Compiler Construction/Known Languages Conceptual Implementations

Known Languages Conceptual Implementations

Since this book is about the compiler, the following studies do not detail much syntax or language designs but implementation techniques. If you are familiar with languages below, it may help understand compilers by understanding how those familiar concepts (like dynamic binding) are implemented.

Furthermore, we don't consider practical implication of decisions on the language design. Some tricky situations, like problems of reference dependency or the precedence of operators, may not occur most of the times, but those are often the interests of language implementors.

Java

Invocation

In Java, there are four kinds of method invocation, namely invokestatic, invokespecial, invokevirtual, invokeinterface. As the names suggest, the first is used to invoke static method and the rest instance methods. Since a static method cannot be overridden, invokestatic is very simple; it is essentially the same as calling a function in C.

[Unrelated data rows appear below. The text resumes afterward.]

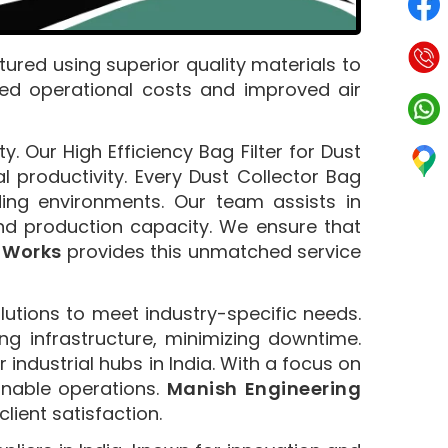
ured using superior quality materials to
ced operational costs and improved air
y. Our High Efficiency Bag Filter for Dust
productivity. Every Dust Collector Bag
ing environments. Our team assists in
and production capacity. We ensure that
 Works
provides this unmatched service
lutions to meet industry-specific needs.
ng infrastructure, minimizing downtime.
 industrial hubs in India. With a focus on
ainable operations.
Manish Engineering
ient satisfaction.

We now see the mechanism of invocation of instance methods. Consider the following piece of code.

class A {
  public static int f () { return 1; }
  private int g_private () { return 2; }
  public final int g_final () { return 3; }
  public int g_non_final () { return 4; }

  public void test (A a) {
    a.f ();  // static; this is always 1.
    a.g_private ();  // special; this is always 2.
    a.g_final (); // special; this is always 3.
    a.g_non_final (); // virtual; this may be 4 or something else.
  }
}

class B extends A {
  public int g_non_final () { return 6; }
}

class C extends B {
  public int g_non_final () { return 7; }
  public int foo () { return A.this.g_non_final (); }
}

invokestatic is invoked with the references to the class name and the method name and pops arguments from the stack. An expression A.f (2) is complied to:

iconst_2           // push a constant 2 onto the stack 
invokestatic A.f   // invoke a static method
// the return value is at the top of the stack.

In Java, a private method cannot be overridden. Thus, a method has to be called based on a class regardless of how an object is created. invokespecial allows this; the instruction is the same as invokestatic except that it also pops the object reference besides supplied arguments. Thus far, dynamic binding is not in use, and it is not necessary to have information about binding at runtime about private methods.

Specifically, invokespecial can be used either (1) calling a private method or (2) a invoking a method of the super class (including the constructor for the super class, namely <init>). To call a super method other than <init>, one has to write like super.f () where f is the name of the super method.

In semantics invokeinterface doesn't differ from invokevirtual, but it can give the compiler a hit about the invocation.

Class methods

Class methods can be defined with a static qualifier. Private class methods may be in the same object, if they belong to the different classes. No two public class methods may be in the same object; in other words, class methods cannot be overridden. This also means final qualifier is semantically meaningless for class methods.

Fields

Each field is accessed based on a class. Consider the following.

class A {
  public int i = 2;
}

class B extends A {
  public int i = 3;
}

B b = new B ();
A a = b;
b.i++;  // this would be 3 + 1 = 4
a.i++;  // this would be 2 + 1 = 3

In other words, an access control modifier (none, public, private and protected) only affects if clients of the class can access a given field. This means that Java virtual machine may ignore the access flag, handling each field in the same manner.

References

How the Java virtual machine handles method invocation and return

Objective-C

Objects and fields

In Objective-C, each class is a struct in C. That is,

@interface A
{
  int a, b, c
}

@end

would be implemented as like:

struct A {
  int a, b, c;
  .... // some runtime information
};

Thus, since each object in Objective-C, a pointer to a memory block in the heap. And so the way to access fields is the same as the way for members of struct. That is,

id obj = [A alloc];

The implication of this scheme is that while an object naturally fits to non-OOP C program, one disadvantage is that fields cannot be "shadowed." That is,

@interface A
{
  @private
  int a;
}
@end

@interface B : A
{
  @private
  int a;
}
@end

This would result in duplicate members error. This contrasts with the situation in Java.

Finally, since the selection of methods occurs at runtime (in contrast to the cases in Java or C++), methods are handled differently than fields.

Methods

In Objective-C, the selection of methods occurs at runtime. Compilers may issue warnings about likely mistyped names because the compiler can know a set of selector names that are defined in the program. This, however, is not semantically necessary; any message can be sent to any object.

Semantically, the sender of a message checks if a given object responds to the message, and if not, try its super class, and if not again, its super and so on.

A complication may arise, for example, when there are two selectors with the differing return type. Consider the following case.

@interface A { }
- (float) func: (int) i
@end

@interface B { }
- (int) func: (int) i
@end

In this case, because the compiler cannot know to which method--(float) func or (int) func—an object would respond, it cannot generate code that sends a message, as returning a float value usually differs from doing an int value.